In Lagos, you'd be hard pressed to find a Lebanese restaurant serve you something with dodgy cheese. This is because of the excellent supply chain management they exhibit by either owning the supermarket or having a friend or family member that does. 

Mixed Grill Las Gidi Express.jpg

NOSA: For our mains, we went with the Mixed Grill (half) and some Fattoush. The fattoush might have been a bad idea. Way too acidic for me, but that’s a personal thing and not on Las Gidi Express.


FOLLY: The Fattoush was also my mistake cause I meant to order Tabbouleh. I also agree with Nosa on how unneccesarily acidic it was. I've never had this experience at Syrian Club though, so I don't know if it's me or Las Gidi Express but there was something overly acidic about the dressing. 

NOSA: The Mixed Grill, however, was very lovely. The chicken was surprisingly flavorful.

FOLLY: The chicken wings were soooo good and honestly, I was surprised. This is because depending on where you go, the mixed grill is sometimes odd cuts of dry meat that are only bearable after dipping in the garlic sauce.

NOSA: As far as flavor is concerned, Lebanese food and Nigerian food are polar opposites. So more often than not, we (read: Nigerians) often get disappointed by their chicken. Not here though. The chicken in the mixed grill was the perfect middle ground. Both flavors coexisted in peace and harmony. 


FOLLY: A solid mixed grill platter for a decent price. Considering that Nosa and I shared the small platter, I'm inclined to say this is great value for money. 



FOLLY: Las Gidi Express was pretty good, but Syrian Club is undefeated. I rarely ever crave Lebanese food but if I do I'd go back here. 


Like face.jpg


Manakish - N700

Fattoush Salad - N2000

Hummus + Meat - N3000

Small Mixed Grill - N4500




The entire Goodies parking lot is available. 

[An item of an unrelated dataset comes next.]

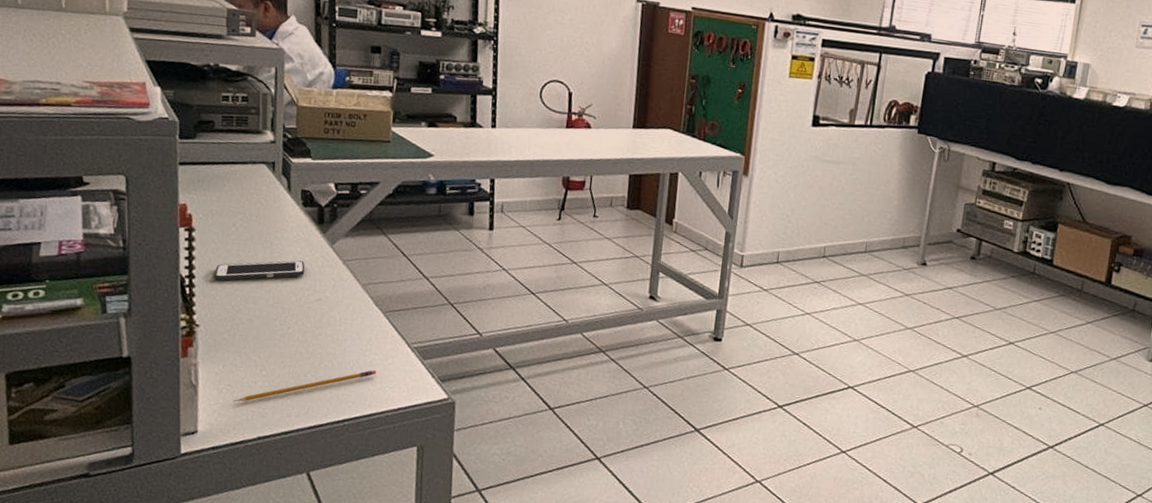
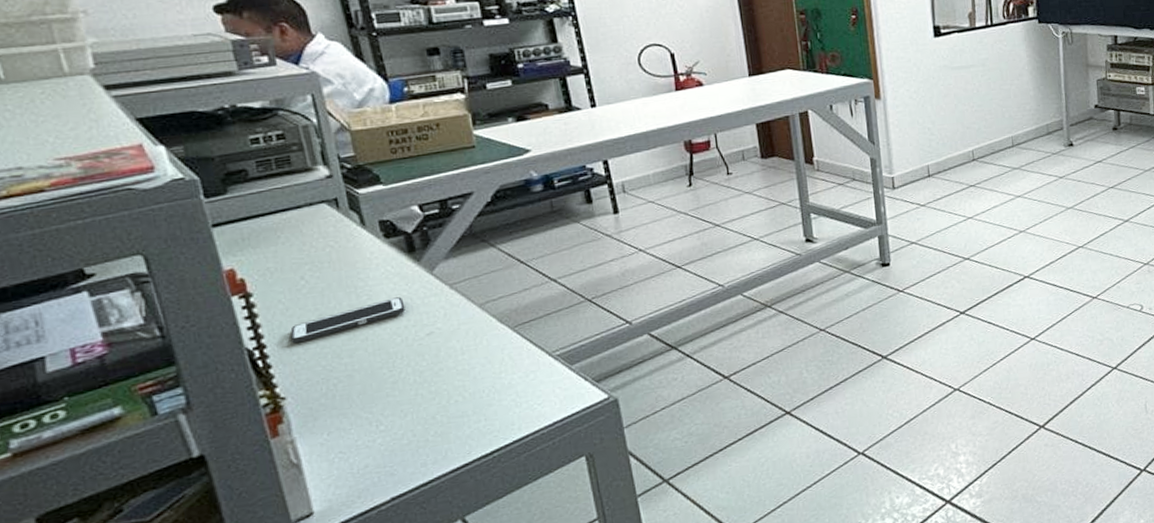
pencil: present [232,370,376,402] -> none [349,391,518,469]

Mashawi's is Textbook Lebanese Food

NOSA: We've been meaning to check out Mashawi's for a while but I wasn't too sure whether we could count it as a separate review from Vellvett because when you order from Mashawi's you technically seat in Vellvett's space. 

FOLLY: I completely let Nosa do the ordering because I was trying to sort something out and the menu didn't appeal to me at all so I just trusted Nosa to find the needle in the haystack. 


FOLLY: He ordered the Mixed Grill, Hummus, and "Cheese Sticks"

NOSA: Cheese Rikakat, is what it's called.


FOLLY: Oddly, the cheese sticks were my favorite thing but I could just "taste" them. The filling was made of garlic cream, halloumi, and feta. Some of the best cheeses after mozzarella, brie, and gouda if you ask me. 

NOSA: All that together and deep fried. I bet some Lebanese guy went to the Texas State Fair and came up with this because this is some really fat shit. Like all fat shit, I liked it. Smh at my life. 


FOLLY: The mixed grill was not exceptional but as good as it gets. I felt all the meats were more seasoned than others that I've tried. The chicken wings were solid though, who knew you could find A1 chicken wings at a Lebanese restaurant.


NOSA: Their mixed grill was probably the most underwhelming I’ve had in Lagos. It didn’t taste bad or anything, but it wasn’t as loaded as I expected. Mixed Grills are usually the culinary personification of gluttony. This one wasn’t.  

FOLLY: Nosa wasn't a fan

NOSA: The wings were great though, but yeah, I wasn't impressed by the whole thing. I think my annoyance is directly connected to how much it cost.



NOSA: We got the hummus with meat. The hummus was very hummus-y and hummus-ed well. About as hummus as hummus gets.

FOLLY: Precisely, it didn't blow us away like the one at BL.

NOSA: or Syrian Club

FOLLY: Also, it was oddly cold, I've never had cold hummus. 



FOLLY: We've always wanted to check out Mashawi's and I'm glad it did. It's decent Lebanese food but not the best in Lagos. 

NOSA: Eh, for me. There's better.




Mixed Grill - N8200

Hummus Lahmeh - N3500

Cheese Rikakat - N3200



Good enough on days that they aren't busy.